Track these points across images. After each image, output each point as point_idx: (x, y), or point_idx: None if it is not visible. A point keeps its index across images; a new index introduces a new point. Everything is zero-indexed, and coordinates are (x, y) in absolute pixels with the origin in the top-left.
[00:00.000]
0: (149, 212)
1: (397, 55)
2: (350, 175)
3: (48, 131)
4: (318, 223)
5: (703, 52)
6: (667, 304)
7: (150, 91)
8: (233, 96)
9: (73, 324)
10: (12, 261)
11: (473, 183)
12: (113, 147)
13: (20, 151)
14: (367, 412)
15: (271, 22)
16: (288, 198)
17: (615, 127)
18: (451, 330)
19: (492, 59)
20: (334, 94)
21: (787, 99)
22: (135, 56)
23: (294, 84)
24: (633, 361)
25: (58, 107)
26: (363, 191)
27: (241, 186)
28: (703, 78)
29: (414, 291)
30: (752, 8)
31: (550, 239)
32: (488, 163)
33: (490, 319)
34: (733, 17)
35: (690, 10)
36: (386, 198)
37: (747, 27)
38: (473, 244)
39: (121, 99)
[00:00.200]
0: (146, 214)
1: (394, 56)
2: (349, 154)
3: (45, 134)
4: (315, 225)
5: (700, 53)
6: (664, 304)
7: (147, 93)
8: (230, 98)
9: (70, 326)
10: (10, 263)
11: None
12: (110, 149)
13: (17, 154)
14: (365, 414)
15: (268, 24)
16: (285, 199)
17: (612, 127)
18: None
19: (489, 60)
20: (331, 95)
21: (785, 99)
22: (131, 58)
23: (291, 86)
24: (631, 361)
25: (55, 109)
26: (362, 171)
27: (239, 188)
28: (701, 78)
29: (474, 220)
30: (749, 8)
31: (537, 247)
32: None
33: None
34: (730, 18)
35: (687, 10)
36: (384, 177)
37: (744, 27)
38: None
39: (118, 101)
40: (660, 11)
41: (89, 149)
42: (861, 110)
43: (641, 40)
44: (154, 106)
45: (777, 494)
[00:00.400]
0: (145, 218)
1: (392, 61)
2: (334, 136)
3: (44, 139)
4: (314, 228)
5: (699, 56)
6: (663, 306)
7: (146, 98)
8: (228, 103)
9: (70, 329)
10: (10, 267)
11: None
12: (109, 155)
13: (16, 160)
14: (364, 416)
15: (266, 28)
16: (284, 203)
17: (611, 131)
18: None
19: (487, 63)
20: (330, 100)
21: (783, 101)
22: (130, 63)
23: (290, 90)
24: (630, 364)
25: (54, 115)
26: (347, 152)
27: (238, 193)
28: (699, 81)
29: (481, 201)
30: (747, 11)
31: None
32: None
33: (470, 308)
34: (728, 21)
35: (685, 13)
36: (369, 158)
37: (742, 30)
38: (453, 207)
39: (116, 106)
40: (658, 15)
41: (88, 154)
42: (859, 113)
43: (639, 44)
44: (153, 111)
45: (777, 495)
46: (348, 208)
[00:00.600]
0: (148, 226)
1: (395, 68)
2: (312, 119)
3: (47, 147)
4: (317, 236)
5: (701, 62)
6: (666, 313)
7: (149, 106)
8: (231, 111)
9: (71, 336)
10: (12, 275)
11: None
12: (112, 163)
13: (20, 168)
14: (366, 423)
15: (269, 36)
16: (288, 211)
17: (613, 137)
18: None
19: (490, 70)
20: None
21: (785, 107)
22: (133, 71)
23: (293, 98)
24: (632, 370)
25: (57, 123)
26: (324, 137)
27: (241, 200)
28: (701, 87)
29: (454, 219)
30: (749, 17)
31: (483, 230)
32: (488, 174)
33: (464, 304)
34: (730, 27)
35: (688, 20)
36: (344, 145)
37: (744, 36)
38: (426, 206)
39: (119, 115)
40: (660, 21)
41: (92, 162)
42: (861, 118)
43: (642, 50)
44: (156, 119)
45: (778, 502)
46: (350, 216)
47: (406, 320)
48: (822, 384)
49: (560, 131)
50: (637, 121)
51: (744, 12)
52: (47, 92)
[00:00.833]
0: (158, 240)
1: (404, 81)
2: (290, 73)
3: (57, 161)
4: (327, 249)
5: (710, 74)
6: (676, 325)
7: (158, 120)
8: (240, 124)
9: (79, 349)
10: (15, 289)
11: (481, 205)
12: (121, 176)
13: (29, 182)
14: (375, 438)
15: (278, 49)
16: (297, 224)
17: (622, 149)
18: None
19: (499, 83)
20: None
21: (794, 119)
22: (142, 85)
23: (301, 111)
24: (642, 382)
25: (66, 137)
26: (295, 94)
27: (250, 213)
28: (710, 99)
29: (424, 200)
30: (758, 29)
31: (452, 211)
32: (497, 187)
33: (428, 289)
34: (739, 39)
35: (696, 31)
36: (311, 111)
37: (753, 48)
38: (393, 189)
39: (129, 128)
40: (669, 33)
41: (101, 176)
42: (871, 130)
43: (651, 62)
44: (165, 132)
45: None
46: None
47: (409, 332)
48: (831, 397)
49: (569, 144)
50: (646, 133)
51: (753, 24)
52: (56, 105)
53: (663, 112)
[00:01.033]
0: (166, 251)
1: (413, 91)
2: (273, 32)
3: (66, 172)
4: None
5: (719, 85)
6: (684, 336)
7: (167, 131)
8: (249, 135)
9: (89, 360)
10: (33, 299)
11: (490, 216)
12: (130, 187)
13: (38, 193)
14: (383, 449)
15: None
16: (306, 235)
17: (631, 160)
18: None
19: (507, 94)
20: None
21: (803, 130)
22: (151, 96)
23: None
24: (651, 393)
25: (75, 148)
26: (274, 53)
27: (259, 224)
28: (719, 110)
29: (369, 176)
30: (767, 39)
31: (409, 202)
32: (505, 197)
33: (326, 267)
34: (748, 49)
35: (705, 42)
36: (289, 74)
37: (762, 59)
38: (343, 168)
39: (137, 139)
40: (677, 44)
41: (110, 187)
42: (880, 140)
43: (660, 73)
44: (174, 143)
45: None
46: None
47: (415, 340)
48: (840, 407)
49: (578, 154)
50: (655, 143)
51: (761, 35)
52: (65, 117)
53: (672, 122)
-*-
Exercise details
Repeat the data above, word for word.

Expected output
Track these points across images. After each image, output each point as point_idx: (x, y), or point_idx: None if it is not visible. A point keeps its index across images; a new index introduces a new point. Everything is zero-indexed, and coordinates are (x, y) in absolute pixels with the origin in the top-left.
[00:00.000]
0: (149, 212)
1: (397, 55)
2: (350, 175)
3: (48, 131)
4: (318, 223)
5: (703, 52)
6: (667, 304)
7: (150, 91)
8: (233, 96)
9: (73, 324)
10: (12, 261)
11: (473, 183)
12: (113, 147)
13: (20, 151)
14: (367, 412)
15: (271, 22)
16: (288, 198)
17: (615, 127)
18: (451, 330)
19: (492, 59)
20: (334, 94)
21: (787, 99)
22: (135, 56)
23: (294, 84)
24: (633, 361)
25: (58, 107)
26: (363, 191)
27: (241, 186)
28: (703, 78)
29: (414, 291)
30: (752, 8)
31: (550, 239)
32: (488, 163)
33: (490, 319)
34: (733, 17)
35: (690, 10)
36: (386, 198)
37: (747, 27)
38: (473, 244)
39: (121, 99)
[00:00.200]
0: (146, 214)
1: (394, 56)
2: (349, 154)
3: (45, 134)
4: (315, 225)
5: (700, 53)
6: (664, 304)
7: (147, 93)
8: (230, 98)
9: (70, 326)
10: (10, 263)
11: None
12: (110, 149)
13: (17, 154)
14: (365, 414)
15: (268, 24)
16: (285, 199)
17: (612, 127)
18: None
19: (489, 60)
20: (331, 95)
21: (785, 99)
22: (131, 58)
23: (291, 86)
24: (631, 361)
25: (55, 109)
26: (362, 171)
27: (239, 188)
28: (701, 78)
29: (474, 220)
30: (749, 8)
31: (537, 247)
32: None
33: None
34: (730, 18)
35: (687, 10)
36: (384, 177)
37: (744, 27)
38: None
39: (118, 101)
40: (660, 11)
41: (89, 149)
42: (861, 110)
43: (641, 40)
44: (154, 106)
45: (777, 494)
[00:00.400]
0: (145, 218)
1: (392, 61)
2: (334, 136)
3: (44, 139)
4: (314, 228)
5: (699, 56)
6: (663, 306)
7: (146, 98)
8: (228, 103)
9: (70, 329)
10: (10, 267)
11: None
12: (109, 155)
13: (16, 160)
14: (364, 416)
15: (266, 28)
16: (284, 203)
17: (611, 131)
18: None
19: (487, 63)
20: (330, 100)
21: (783, 101)
22: (130, 63)
23: (290, 90)
24: (630, 364)
25: (54, 115)
26: (347, 152)
27: (238, 193)
28: (699, 81)
29: (481, 201)
30: (747, 11)
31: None
32: None
33: (470, 308)
34: (728, 21)
35: (685, 13)
36: (369, 158)
37: (742, 30)
38: (453, 207)
39: (116, 106)
40: (658, 15)
41: (88, 154)
42: (859, 113)
43: (639, 44)
44: (153, 111)
45: (777, 495)
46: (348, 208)
[00:00.600]
0: (148, 226)
1: (395, 68)
2: (312, 119)
3: (47, 147)
4: (317, 236)
5: (701, 62)
6: (666, 313)
7: (149, 106)
8: (231, 111)
9: (71, 336)
10: (12, 275)
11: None
12: (112, 163)
13: (20, 168)
14: (366, 423)
15: (269, 36)
16: (288, 211)
17: (613, 137)
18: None
19: (490, 70)
20: None
21: (785, 107)
22: (133, 71)
23: (293, 98)
24: (632, 370)
25: (57, 123)
26: (324, 137)
27: (241, 200)
28: (701, 87)
29: (454, 219)
30: (749, 17)
31: (483, 230)
32: (488, 174)
33: (464, 304)
34: (730, 27)
35: (688, 20)
36: (344, 145)
37: (744, 36)
38: (426, 206)
39: (119, 115)
40: (660, 21)
41: (92, 162)
42: (861, 118)
43: (642, 50)
44: (156, 119)
45: (778, 502)
46: (350, 216)
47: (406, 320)
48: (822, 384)
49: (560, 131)
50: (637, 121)
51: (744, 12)
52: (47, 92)
[00:00.833]
0: (158, 240)
1: (404, 81)
2: (290, 73)
3: (57, 161)
4: (327, 249)
5: (710, 74)
6: (676, 325)
7: (158, 120)
8: (240, 124)
9: (79, 349)
10: (15, 289)
11: (481, 205)
12: (121, 176)
13: (29, 182)
14: (375, 438)
15: (278, 49)
16: (297, 224)
17: (622, 149)
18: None
19: (499, 83)
20: None
21: (794, 119)
22: (142, 85)
23: (301, 111)
24: (642, 382)
25: (66, 137)
26: (295, 94)
27: (250, 213)
28: (710, 99)
29: (424, 200)
30: (758, 29)
31: (452, 211)
32: (497, 187)
33: (428, 289)
34: (739, 39)
35: (696, 31)
36: (311, 111)
37: (753, 48)
38: (393, 189)
39: (129, 128)
40: (669, 33)
41: (101, 176)
42: (871, 130)
43: (651, 62)
44: (165, 132)
45: None
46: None
47: (409, 332)
48: (831, 397)
49: (569, 144)
50: (646, 133)
51: (753, 24)
52: (56, 105)
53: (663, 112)
[00:01.033]
0: (166, 251)
1: (413, 91)
2: (273, 32)
3: (66, 172)
4: None
5: (719, 85)
6: (684, 336)
7: (167, 131)
8: (249, 135)
9: (89, 360)
10: (33, 299)
11: (490, 216)
12: (130, 187)
13: (38, 193)
14: (383, 449)
15: None
16: (306, 235)
17: (631, 160)
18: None
19: (507, 94)
20: None
21: (803, 130)
22: (151, 96)
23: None
24: (651, 393)
25: (75, 148)
26: (274, 53)
27: (259, 224)
28: (719, 110)
29: (369, 176)
30: (767, 39)
31: (409, 202)
32: (505, 197)
33: (326, 267)
34: (748, 49)
35: (705, 42)
36: (289, 74)
37: (762, 59)
38: (343, 168)
39: (137, 139)
40: (677, 44)
41: (110, 187)
42: (880, 140)
43: (660, 73)
44: (174, 143)
45: None
46: None
47: (415, 340)
48: (840, 407)
49: (578, 154)
50: (655, 143)
51: (761, 35)
52: (65, 117)
53: (672, 122)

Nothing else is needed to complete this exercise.